Action item
Would you restate every entry below word for word? Leave out the pictures.

Stored data
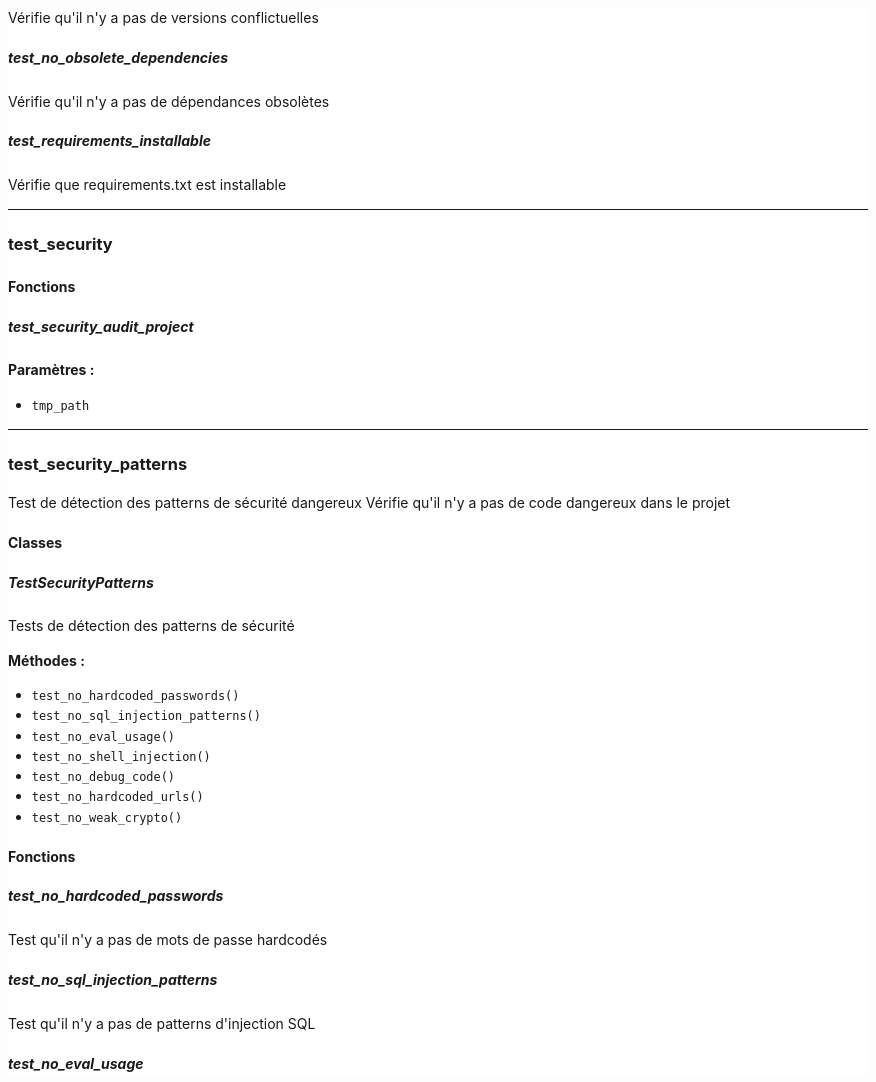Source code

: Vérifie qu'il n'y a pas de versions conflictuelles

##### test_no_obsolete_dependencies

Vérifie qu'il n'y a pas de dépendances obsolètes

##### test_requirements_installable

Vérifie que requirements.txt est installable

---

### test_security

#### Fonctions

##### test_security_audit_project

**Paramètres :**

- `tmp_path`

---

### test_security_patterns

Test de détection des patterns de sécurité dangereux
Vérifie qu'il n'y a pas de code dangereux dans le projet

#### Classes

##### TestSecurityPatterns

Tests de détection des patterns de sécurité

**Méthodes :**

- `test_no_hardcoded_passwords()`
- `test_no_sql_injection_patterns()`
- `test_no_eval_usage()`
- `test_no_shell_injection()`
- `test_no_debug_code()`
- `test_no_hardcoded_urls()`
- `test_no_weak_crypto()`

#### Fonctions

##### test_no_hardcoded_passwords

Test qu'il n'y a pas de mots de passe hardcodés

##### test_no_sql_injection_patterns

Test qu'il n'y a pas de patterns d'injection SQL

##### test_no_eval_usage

Task solution
Source code

: Vérifie qu'il n'y a pas de versions conflictuelles

##### test_no_obsolete_dependencies

Vérifie qu'il n'y a pas de dépendances obsolètes

##### test_requirements_installable

Vérifie que requirements.txt est installable

---

### test_security

#### Fonctions

##### test_security_audit_project

**Paramètres :**

- `tmp_path`

---

### test_security_patterns

Test de détection des patterns de sécurité dangereux
Vérifie qu'il n'y a pas de code dangereux dans le projet

#### Classes

##### TestSecurityPatterns

Tests de détection des patterns de sécurité

**Méthodes :**

- `test_no_hardcoded_passwords()`
- `test_no_sql_injection_patterns()`
- `test_no_eval_usage()`
- `test_no_shell_injection()`
- `test_no_debug_code()`
- `test_no_hardcoded_urls()`
- `test_no_weak_crypto()`

#### Fonctions

##### test_no_hardcoded_passwords

Test qu'il n'y a pas de mots de passe hardcodés

##### test_no_sql_injection_patterns

Test qu'il n'y a pas de patterns d'injection SQL

##### test_no_eval_usage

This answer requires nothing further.